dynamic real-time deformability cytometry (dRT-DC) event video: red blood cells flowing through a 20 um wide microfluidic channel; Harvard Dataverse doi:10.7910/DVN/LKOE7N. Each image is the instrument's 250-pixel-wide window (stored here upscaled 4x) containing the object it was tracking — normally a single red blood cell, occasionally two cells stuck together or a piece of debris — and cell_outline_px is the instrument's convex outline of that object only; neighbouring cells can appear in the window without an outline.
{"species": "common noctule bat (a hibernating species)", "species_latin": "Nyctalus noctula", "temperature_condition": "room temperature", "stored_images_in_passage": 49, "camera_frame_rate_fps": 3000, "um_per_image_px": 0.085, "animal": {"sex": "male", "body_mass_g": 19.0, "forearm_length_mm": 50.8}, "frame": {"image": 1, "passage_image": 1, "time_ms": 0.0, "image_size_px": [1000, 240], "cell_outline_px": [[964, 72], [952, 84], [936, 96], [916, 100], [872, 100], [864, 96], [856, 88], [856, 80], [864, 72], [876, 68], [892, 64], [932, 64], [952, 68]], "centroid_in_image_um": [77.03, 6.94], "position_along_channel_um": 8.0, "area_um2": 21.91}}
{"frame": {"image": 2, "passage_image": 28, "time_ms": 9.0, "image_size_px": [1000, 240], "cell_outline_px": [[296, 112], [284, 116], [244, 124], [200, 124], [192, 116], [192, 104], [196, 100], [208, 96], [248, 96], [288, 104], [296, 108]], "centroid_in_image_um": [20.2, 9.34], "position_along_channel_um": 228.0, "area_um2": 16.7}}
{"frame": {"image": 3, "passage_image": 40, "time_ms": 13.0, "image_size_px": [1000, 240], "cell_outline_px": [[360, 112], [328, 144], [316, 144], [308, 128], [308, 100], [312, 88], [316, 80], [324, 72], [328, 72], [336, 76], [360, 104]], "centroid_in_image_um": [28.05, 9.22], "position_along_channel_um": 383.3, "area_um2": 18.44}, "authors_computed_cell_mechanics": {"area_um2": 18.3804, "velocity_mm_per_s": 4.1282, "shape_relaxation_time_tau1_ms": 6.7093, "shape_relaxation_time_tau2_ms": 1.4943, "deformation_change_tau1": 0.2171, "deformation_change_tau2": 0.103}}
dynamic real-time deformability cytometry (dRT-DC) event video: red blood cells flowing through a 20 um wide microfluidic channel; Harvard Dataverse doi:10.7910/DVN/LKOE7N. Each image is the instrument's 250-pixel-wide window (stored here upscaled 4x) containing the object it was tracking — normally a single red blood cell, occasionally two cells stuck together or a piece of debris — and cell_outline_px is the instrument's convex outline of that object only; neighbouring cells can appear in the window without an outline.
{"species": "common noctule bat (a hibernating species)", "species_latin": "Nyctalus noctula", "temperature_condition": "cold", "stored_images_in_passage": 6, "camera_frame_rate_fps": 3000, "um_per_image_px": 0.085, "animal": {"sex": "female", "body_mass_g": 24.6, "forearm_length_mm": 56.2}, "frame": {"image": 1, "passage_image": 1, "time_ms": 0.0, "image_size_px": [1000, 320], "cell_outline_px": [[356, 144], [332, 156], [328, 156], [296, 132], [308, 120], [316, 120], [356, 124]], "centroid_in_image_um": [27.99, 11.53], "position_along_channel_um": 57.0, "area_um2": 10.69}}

◆ ◆ ◆ ◆ ◆

** Aim of the exercise **
Print the entries exactly. Include every one.

** The completed task **
dynamic real-time deformability cytometry (dRT-DC) event video: red blood cells flowing through a 20 um wide microfluidic channel; Harvard Dataverse doi:10.7910/DVN/LKOE7N. Each image is the instrument's 250-pixel-wide window (stored here upscaled 4x) containing the object it was tracking — normally a single red blood cell, occasionally two cells stuck together or a piece of debris — and cell_outline_px is the instrument's convex outline of that object only; neighbouring cells can appear in the window without an outline.
{"species": "common noctule bat (a hibernating species)", "species_latin": "Nyctalus noctula", "temperature_condition": "room temperature", "stored_images_in_passage": 49, "camera_frame_rate_fps": 3000, "um_per_image_px": 0.085, "animal": {"sex": "male", "body_mass_g": 19.0, "forearm_length_mm": 50.8}, "frame": {"image": 1, "passage_image": 1, "time_ms": 0.0, "image_size_px": [1000, 240], "cell_outline_px": [[964, 72], [952, 84], [936, 96], [916, 100], [872, 100], [864, 96], [856, 88], [856, 80], [864, 72], [876, 68], [892, 64], [932, 64], [952, 68]], "centroid_in_image_um": [77.03, 6.94], "position_along_channel_um": 8.0, "area_um2": 21.91}}
{"frame": {"image": 2, "passage_image": 28, "time_ms": 9.0, "image_size_px": [1000, 240], "cell_outline_px": [[296, 112], [284, 116], [244, 124], [200, 124], [192, 116], [192, 104], [196, 100], [208, 96], [248, 96], [288, 104], [296, 108]], "centroid_in_image_um": [20.2, 9.34], "position_along_channel_um": 228.0, "area_um2": 16.7}}
{"frame": {"image": 3, "passage_image": 40, "time_ms": 13.0, "image_size_px": [1000, 240], "cell_outline_px": [[360, 112], [328, 144], [316, 144], [308, 128], [308, 100], [312, 88], [316, 80], [324, 72], [328, 72], [336, 76], [360, 104]], "centroid_in_image_um": [28.05, 9.22], "position_along_channel_um": 383.3, "area_um2": 18.44}, "authors_computed_cell_mechanics": {"area_um2": 18.3804, "velocity_mm_per_s": 4.1282, "shape_relaxation_time_tau1_ms": 6.7093, "shape_relaxation_time_tau2_ms": 1.4943, "deformation_change_tau1": 0.2171, "deformation_change_tau2": 0.103}}
dynamic real-time deformability cytometry (dRT-DC) event video: red blood cells flowing through a 20 um wide microfluidic channel; Harvard Dataverse doi:10.7910/DVN/LKOE7N. Each image is the instrument's 250-pixel-wide window (stored here upscaled 4x) containing the object it was tracking — normally a single red blood cell, occasionally two cells stuck together or a piece of debris — and cell_outline_px is the instrument's convex outline of that object only; neighbouring cells can appear in the window without an outline.
{"species": "common noctule bat (a hibernating species)", "species_latin": "Nyctalus noctula", "temperature_condition": "cold", "stored_images_in_passage": 6, "camera_frame_rate_fps": 3000, "um_per_image_px": 0.085, "animal": {"sex": "female", "body_mass_g": 24.6, "forearm_length_mm": 56.2}, "frame": {"image": 1, "passage_image": 1, "time_ms": 0.0, "image_size_px": [1000, 320], "cell_outline_px": [[356, 144], [332, 156], [328, 156], [296, 132], [308, 120], [316, 120], [356, 124]], "centroid_in_image_um": [27.99, 11.53], "position_along_channel_um": 57.0, "area_um2": 10.69}}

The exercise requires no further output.